Pyrrolizidine alkaloids (PA) have toxic, deterrent and/or repellent effects on a wide range of generalist herbivores in order to reduce or prevent damage (Ober, 2003). PA mixtures affect microorganisms in vivo and in vitro, and variation exists in anti-microbial effects of different Pas (Hol et al., 2003). Alkaloids from Sida acuta was reported to have antibacterial activities against S. aureus, Enterococcus faecalis, Shigella boydii, Shigella flexneri, Shigella dysenteriae, and E. coli (Karou et al., 2005). Gonzalez and Matthew (1982) reported that saponins, phenolic compounds and cardiac glycosides have been found to inhibit bacterial growth and are capable of protecting certain plants against bacterial infection. Antimicrobial sensitivity testing revealed that ethanol extract possesses the highest definite antimicrobial activity against P. vulgaris (15 mm) when compared to acetone extract with the highest being S. aureus (13.5mm). Similar results were observed by previous scientists against pathogenic bacteria (Talwar et al., 1997; Sharma et al., 2009).
 
This probably explains the use of this plant by ancient people against some infections since past generations (Chattopadhyay et al., 2009). The high antibacterial activity of ethanol may be due to the extraction of higher amounts of phytochemicals compared to acetone, since both solvents are known to extract phytochemicals. An increase in pH was an outstanding effect on the activity of the extracts with ethanol extract at 8.0 having the highest antibacterial activity against S. aureus (29 mm) followed by acetone extract at 8.0 against P. mirabilis (27 mm). Both extracts at pH 2.0 and pH 8.0 varied greatly against the microorganisms which means the effect of the change is not dependent on the extract but on the microorganisms themselves. This agrees with some herbal practices which use alkaline substances as additives for infusion. However, the inhibitory effect of the acetone extract was greater with more acidic pH (2.0) values but lowered with increased pH values (8.0) for P. mirabilis and P. vulgaris at both concentrations respectively (Table 4). This agrees with Hsieh et al. (2001).
 
The result of MIC for both extracts against all the microorganisms were taken, and results showed acetone extracts having MIC levels as low as 100mg/ml and all MIC levels for ethanol was recorded as 200mg/ml. For both extracts, the MBC levels across all microorganisms were recorded as 500 mg/ml. Both extracts were analyzed by t-Test: Two-Sample Assuming Equal Variances using Excel Sheet 2010 to determine which was more effective and since t Stat is less than t Critical two-tail, we accept the null hypothesis which states that there is no significant difference between the two extracts but with this in mind, the ethanol extract has more antibacterial activity than its counterpart. In calculating the zone of inhibition and checking which extract was more effective against each microorganism, ethanol extract was more effective against all test microorganisms than acetone extract.


 CONCLUSION

This study showed that the extracts of A. indica possess antibacterial activity, and thus justifying its use in traditional medicine. From the experiments carried out, the use of A. indica for treatment of urinary tract infections, boils, wound infections, and diarrhea are justified.
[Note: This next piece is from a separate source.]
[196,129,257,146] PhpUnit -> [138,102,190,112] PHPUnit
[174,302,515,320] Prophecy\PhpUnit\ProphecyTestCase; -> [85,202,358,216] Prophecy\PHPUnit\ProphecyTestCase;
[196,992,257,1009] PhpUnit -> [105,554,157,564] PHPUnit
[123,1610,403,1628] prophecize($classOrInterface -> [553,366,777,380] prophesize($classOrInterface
The study has also shown that the extracts work well against P. vulgaris followed by S. aureus, Bacillus spp and finally P. mirabilis. Results also reveal that the activity of the extract is actively dependent on pH. With all these said it should be noted that some phytochemicals present in the extract cause grave damage to living organisms upon large dose intake (Samanta et al., 2004).


 CONFLICT OF INTERESTS

The authors have not declared any conflict of interests.